Since only part of the material below is wanted, output exactly the lines from the one with "OTHER REPORTS" up to and including the one with "Replacement of Caustic Soda Storage Tanks".

------ INPUT

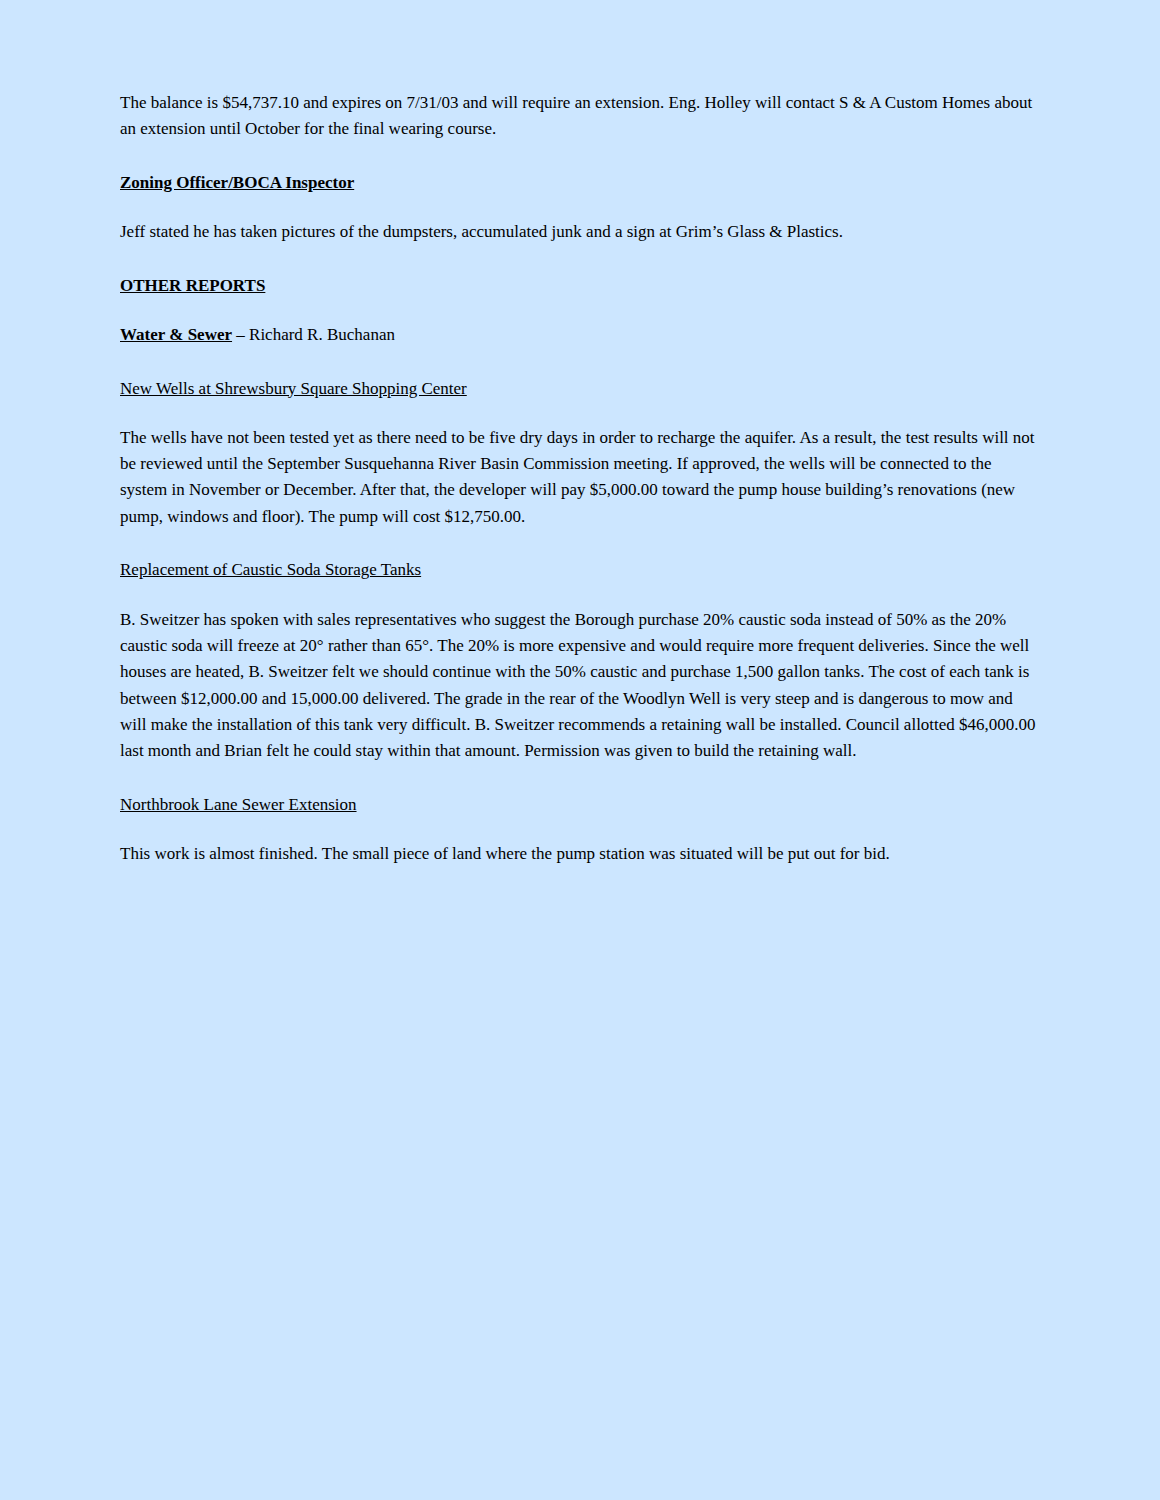The balance is $54,737.10 and expires on 7/31/03 and will require an extension. Eng. Holley will contact S & A Custom Homes about an extension until October for the final wearing course.
Zoning Officer/BOCA Inspector
Jeff stated he has taken pictures of the dumpsters, accumulated junk and a sign at Grim’s Glass & Plastics.
OTHER REPORTS
Water & Sewer – Richard R. Buchanan
New Wells at Shrewsbury Square Shopping Center
The wells have not been tested yet as there need to be five dry days in order to recharge the aquifer. As a result, the test results will not be reviewed until the September Susquehanna River Basin Commission meeting. If approved, the wells will be connected to the system in November or December. After that, the developer will pay $5,000.00 toward the pump house building’s renovations (new pump, windows and floor). The pump will cost $12,750.00.
Replacement of Caustic Soda Storage Tanks
B. Sweitzer has spoken with sales representatives who suggest the Borough purchase 20% caustic soda instead of 50% as the 20% caustic soda will freeze at 20° rather than 65°. The 20% is more expensive and would require more frequent deliveries. Since the well houses are heated, B. Sweitzer felt we should continue with the 50% caustic and purchase 1,500 gallon tanks. The cost of each tank is between $12,000.00 and 15,000.00 delivered. The grade in the rear of the Woodlyn Well is very steep and is dangerous to mow and will make the installation of this tank very difficult. B. Sweitzer recommends a retaining wall be installed. Council allotted $46,000.00 last month and Brian felt he could stay within that amount. Permission was given to build the retaining wall.
Northbrook Lane Sewer Extension
This work is almost finished. The small piece of land where the pump station was situated will be put out for bid.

------------

EXERCISE RESPONSE:
OTHER REPORTS
Water & Sewer – Richard R. Buchanan
New Wells at Shrewsbury Square Shopping Center
The wells have not been tested yet as there need to be five dry days in order to recharge the aquifer. As a result, the test results will not be reviewed until the September Susquehanna River Basin Commission meeting. If approved, the wells will be connected to the system in November or December. After that, the developer will pay $5,000.00 toward the pump house building’s renovations (new pump, windows and floor). The pump will cost $12,750.00.
Replacement of Caustic Soda Storage Tanks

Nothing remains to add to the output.